START Records shown
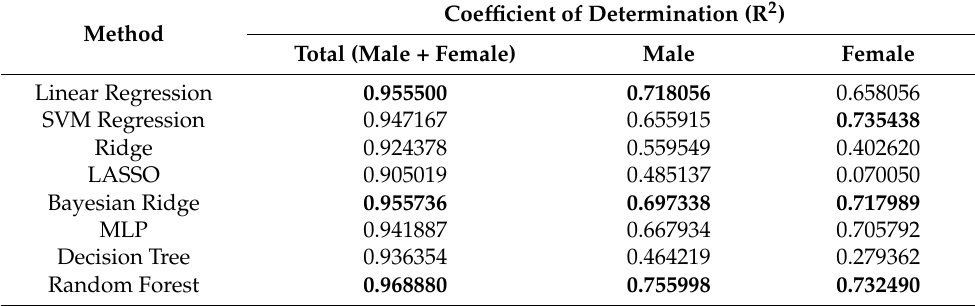
Table 2. Show the mean square error.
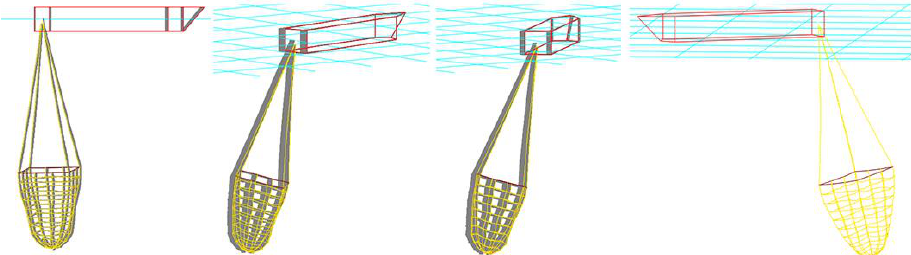
Figure 25. The time domain image of the cables ’ tension of the rigid truss trawl system in rotating Figure 26. Shape changes of rigid truss trawl in rotating towing under fixed angular velocity at v = towing under fixed angular velocity: ( a ) Line Lower; ( b ) Line Upper; ( c ) Line Port; ( d ) Line Stbd. 1 m/s.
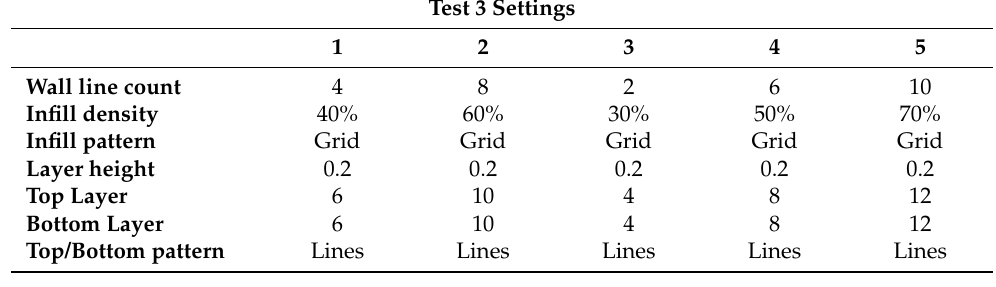
Table 7. Punch settings of Test 3.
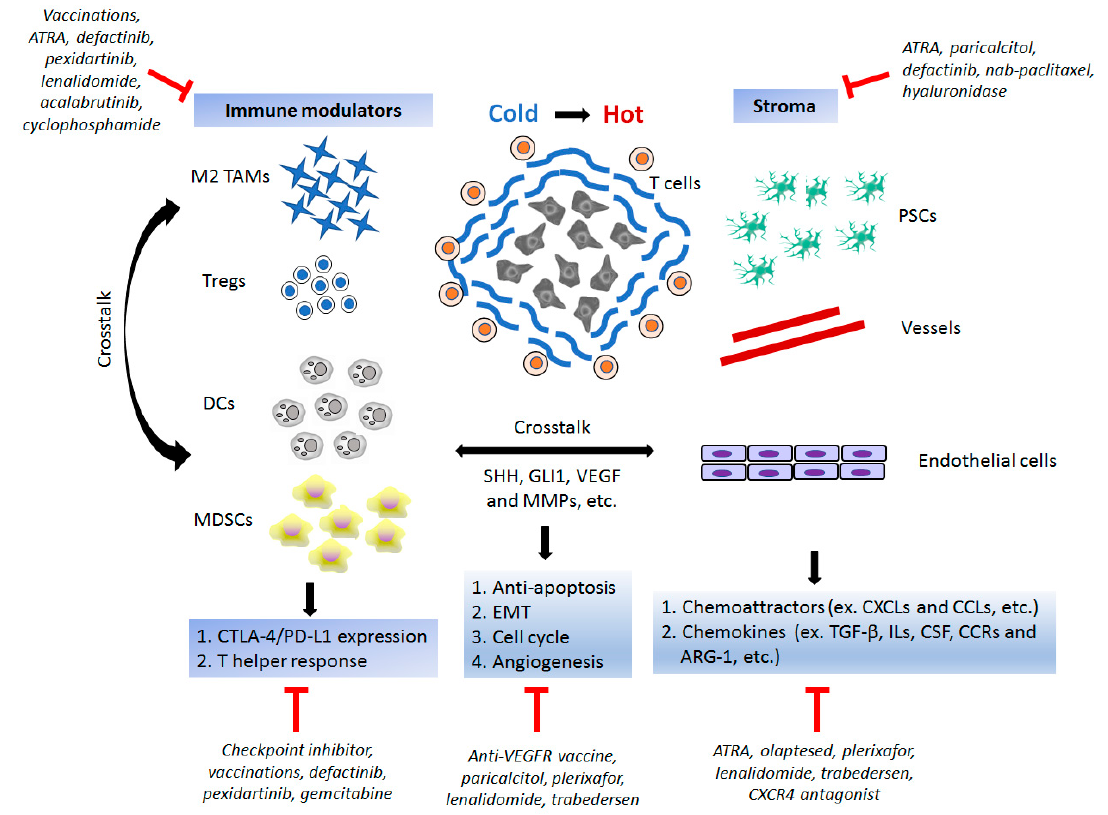
Figure 1. The response to immunotherapy in pancreatic ductal adenocarcinoma (PDAC) relies on destroying cancer cells as well as on breaking the stromal barrier and flaring up immune function. Immunotherapy targeting the PD-1/PD-L1 pathway and TME has disrupted the traditional method of cancer treatment and countered the immune-related adverse events in patients. In addition to direct cytotoxicity on cancer cells, it is important to dissect the immunosuppressive microenvironment with various cytokines and immune cells. Furthermore, recognition of mechanisms modulating the PD-1/PD-L1 pathway and TME will identify more potential therapeutic targets in the future.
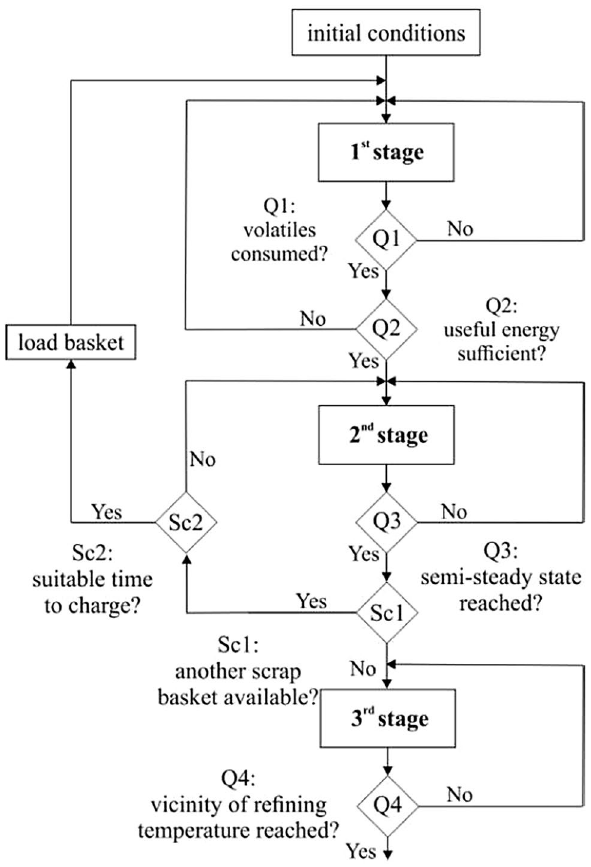
Fig. 22 Conceptual framework of the presented model [36]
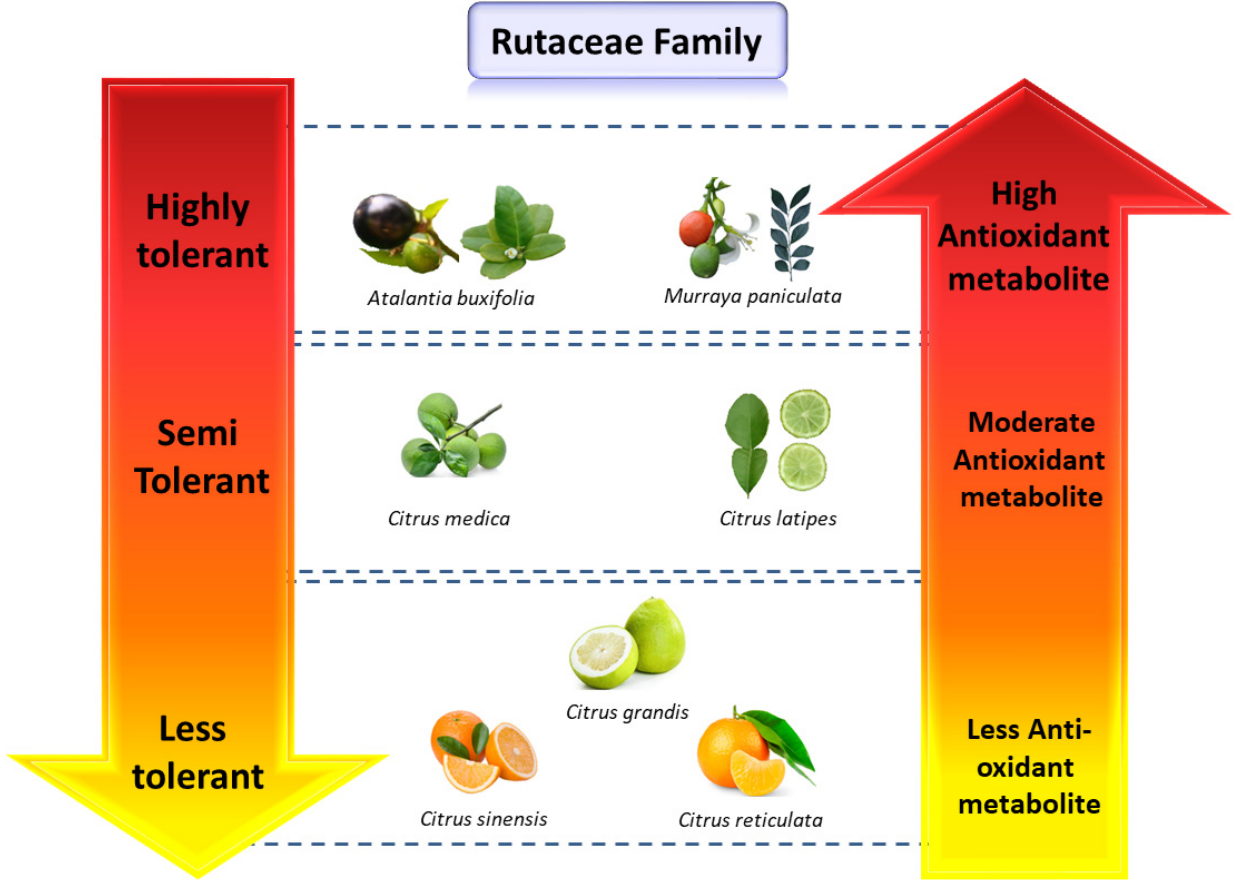
Figure 4. Correlation among antioxidant metabolites and stress tolerance in different Citrus species. The primitive citrus species that have a high level of metabolites are tolerant to various abiotic and biotic stresses; the wild citrus species ( C. medica and C. latipes ) possessing moderate levels of metabolites are semi-tolerant to stresses; and the cultivated citrus species that contain fewer metabolites are more prone to stresses. High levels of metabolites are positively correlated with abiotic [13] and biotic stress tolerance in citrus [15].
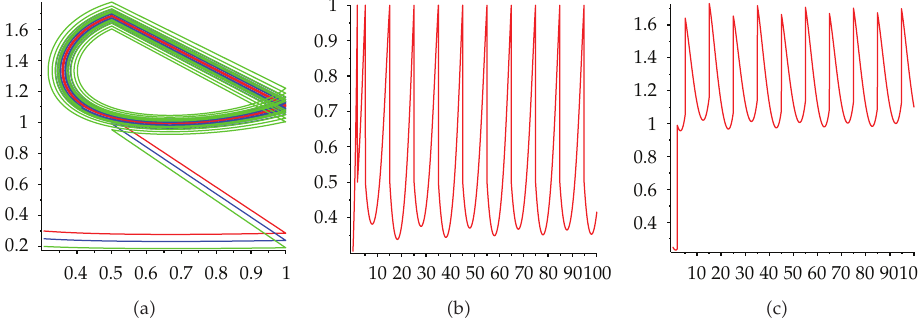
Figure 12: The time series and phase diagram for system (cid:4) 1.4 (cid:5) starting from initial value (cid:4) 0 . 3 , 0 . 2 (cid:5) (cid:4) blue (cid:5) , (cid:4) 0 . 3 , 0 . 1 (cid:5) (cid:4) green (cid:5) , (cid:4) 0 . 3 , 0 . 15 (cid:5) (cid:4) red (cid:5) , α (cid:8) 0 . 5 , β (cid:8) 0 . 2 , q (cid:8) 0 . 8 , h (cid:8) 1 , x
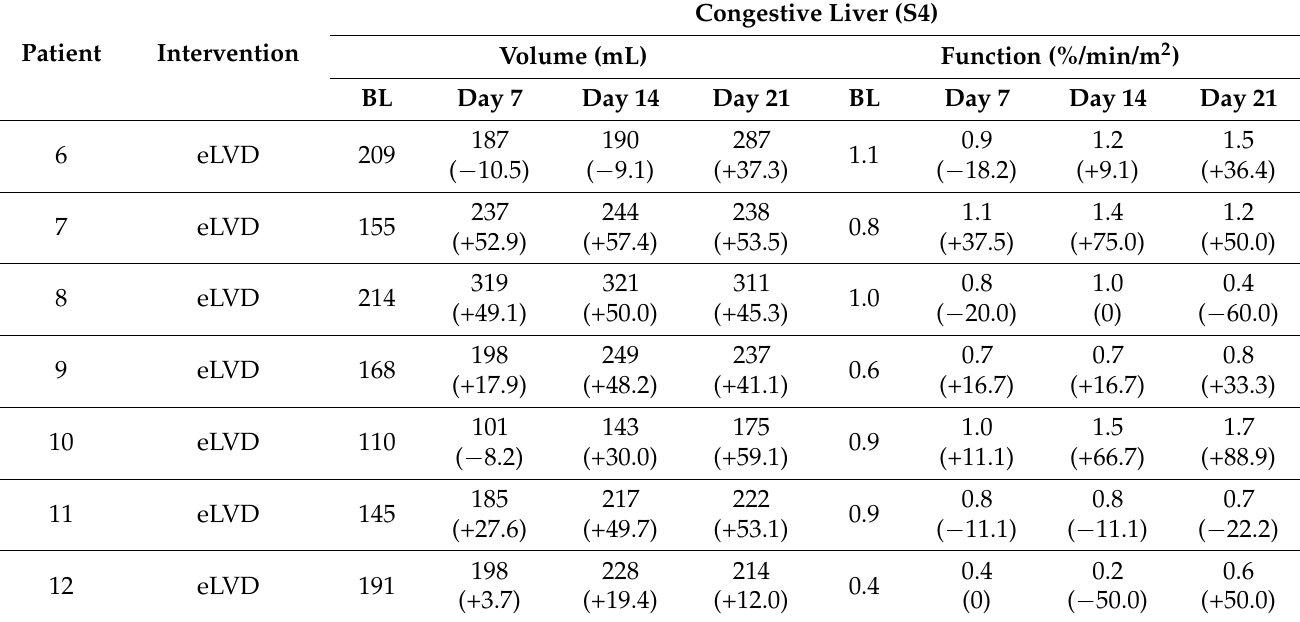
Figure 7. Graphs representing volume intraobserver variability ( a ), volume interobserver variability ( b ), function intraobserver variability ( c ) and function interobserver variability ( d ) with excellent correlation and concordance. Table 4. Volume and function raw data in the congestive liver (S4 after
END Records shown
▶ **About this task**
Of the lines above, quote exactly those from the one with "Figure 1. The" through the one with "Fig. 22 Conceptual", ends included; pictures stay out.

▶ **Response to the exercise**
Figure 1. The response to immunotherapy in pancreatic ductal adenocarcinoma (PDAC) relies on destroying cancer cells as well as on breaking the stromal barrier and flaring up immune function. Immunotherapy targeting the PD-1/PD-L1 pathway and TME has disrupted the traditional method of cancer treatment and countered the immune-related adverse events in patients. In addition to direct cytotoxicity on cancer cells, it is important to dissect the immunosuppressive microenvironment with various cytokines and immune cells. Furthermore, recognition of mechanisms modulating the PD-1/PD-L1 pathway and TME will identify more potential therapeutic targets in the future.
Fig. 22 Conceptual framework of the presented model [36]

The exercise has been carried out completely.